Filter the entries for the word "ring". Copy each line that has it.

◆ Data
..........

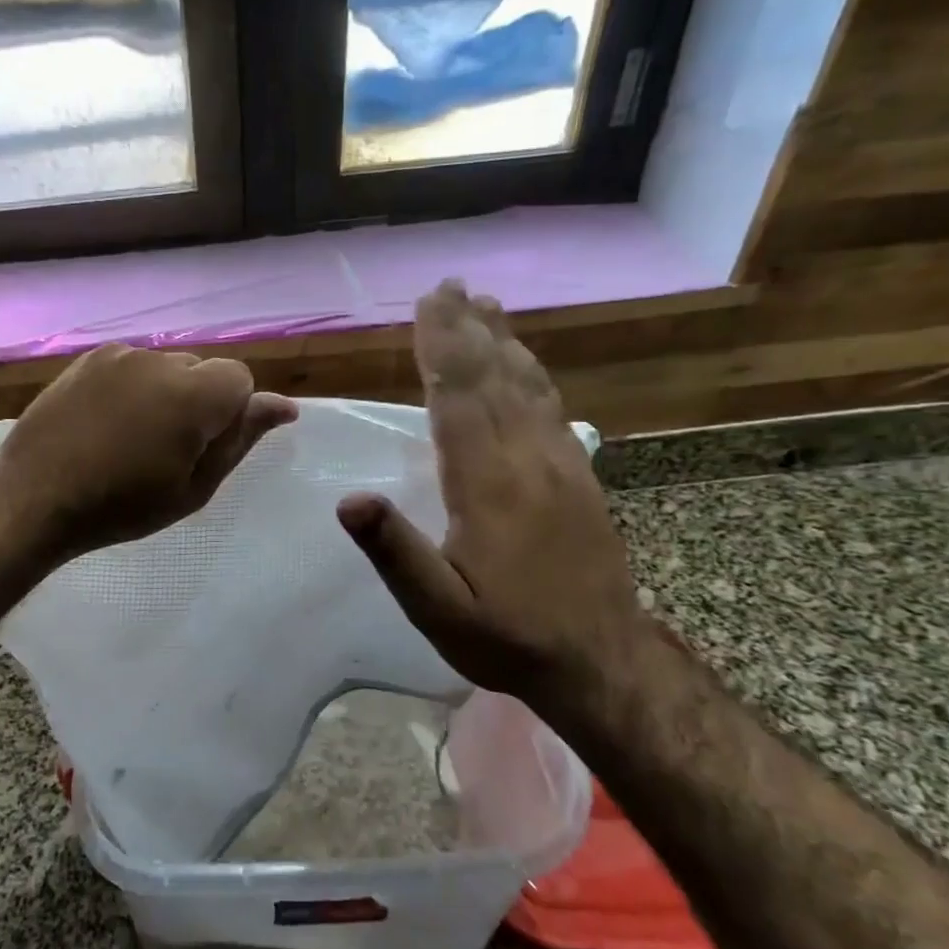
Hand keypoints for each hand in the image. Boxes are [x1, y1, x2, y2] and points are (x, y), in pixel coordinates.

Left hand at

..........

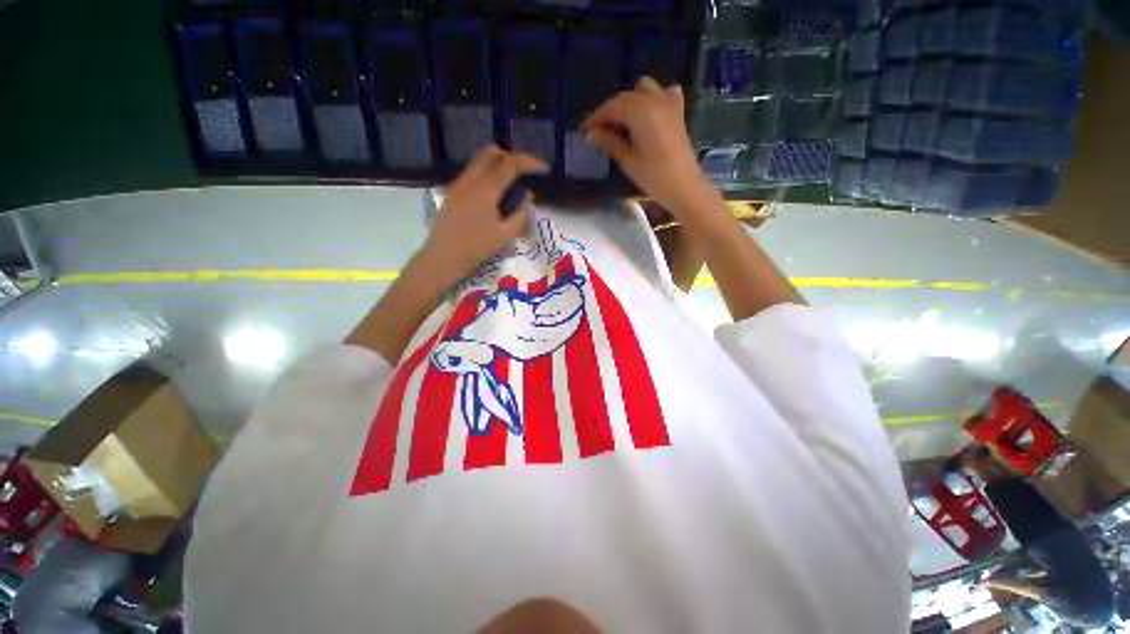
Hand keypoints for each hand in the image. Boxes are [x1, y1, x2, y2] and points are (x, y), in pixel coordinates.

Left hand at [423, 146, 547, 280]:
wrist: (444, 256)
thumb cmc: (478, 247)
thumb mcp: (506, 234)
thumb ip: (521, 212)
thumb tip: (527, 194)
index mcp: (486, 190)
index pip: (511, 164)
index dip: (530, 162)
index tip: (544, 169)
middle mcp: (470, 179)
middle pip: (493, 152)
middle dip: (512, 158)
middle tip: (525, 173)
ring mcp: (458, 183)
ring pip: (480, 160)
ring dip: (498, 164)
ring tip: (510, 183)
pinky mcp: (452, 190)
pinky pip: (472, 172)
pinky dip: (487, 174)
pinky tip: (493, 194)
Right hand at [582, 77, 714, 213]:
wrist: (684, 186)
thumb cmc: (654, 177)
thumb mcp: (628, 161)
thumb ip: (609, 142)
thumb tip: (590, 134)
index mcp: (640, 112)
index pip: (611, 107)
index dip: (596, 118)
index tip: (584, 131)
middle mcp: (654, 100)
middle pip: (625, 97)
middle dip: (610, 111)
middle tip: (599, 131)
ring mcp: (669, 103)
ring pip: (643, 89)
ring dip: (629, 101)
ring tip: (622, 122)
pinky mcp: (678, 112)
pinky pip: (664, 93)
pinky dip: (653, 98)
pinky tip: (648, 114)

..........

◆ Problem solution
ring mcp: (458, 183)
ring pip: (480, 160)
ring dip: (498, 164)
ring tip: (510, 183)
ring mcp: (669, 103)
ring pip: (643, 89)
ring dip: (629, 101)
ring tip: (622, 122)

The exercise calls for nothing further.